In the South Florida basin, carbonate porosity decreases persistently with depth from 0 to 18,000 ft (0 to 5,500 m) in rocks ranging in age from Pleistocene to Jurassic(?). Although this decrease is irregular in detail, on a broad scale both the average porosity and the range of measured porosity at any interval decrease with depth. A porosity basement (below which porosity is 5 percent or less) is encountered at about 14,000 ft (4,300 m). A south Florida standard curve defining porosity decrease with depth helps define an optimal exploration window bounded by thermal maturation criteria at the top and porosity criteria at the bottom.

Upper Jurassic hydrocarbon reservoirs in the Smackover Formation of southern Arkansas and northern Louisiana occur at depths ranging from 4,600 to 11,000 ft (1,400 to 3,350 m), and average porosity values for these reservoirs closely approximate the south Florida standard c u m for the same depth range. In contrast, deeper Smackover reservoirs in Mississippi, Alabama, and Florida, which occur between 11,000 ft (3,350 m) and 22,000 ft (6,700 m), have considerably higher porosity than would be expected for their depth.
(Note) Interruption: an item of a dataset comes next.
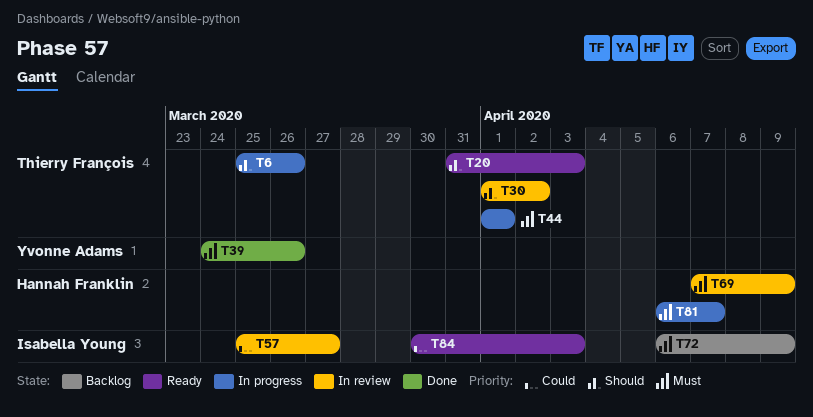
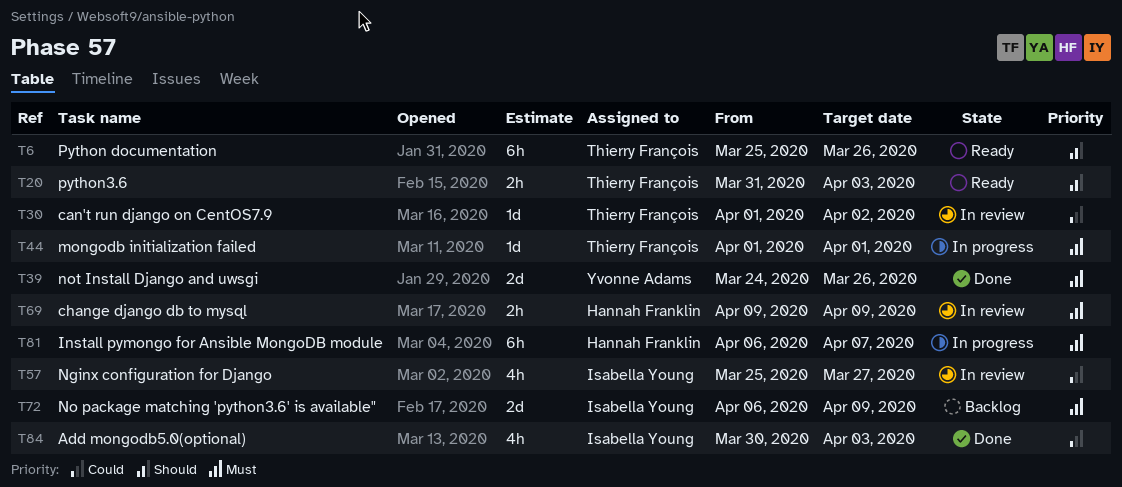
T6, status: In progress -> Ready
T30, priority: Should -> Could
T69, start: Apr 7 -> Apr 9
T84, status: Ready -> Done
Although these occurrences of porosity at considerable depth are poorly understood, this porosity development is in part the result of interactions of reservoir rocks with acidic brines, the occurrence of late secondary porosity, and the presence of fluid pressures in excess of normal hydrostatic pressure. Physical, geochemical, and lithologic parameters associated with these deep, highly porous reservoirs should be monitored during deep exploratory drilling in other areas. Overpressuring, abundant CO2 and H2S, and the development of late secondary porosity may indicate the presence of unexpected carbonate reservoir rocks deep in sedimentary basins.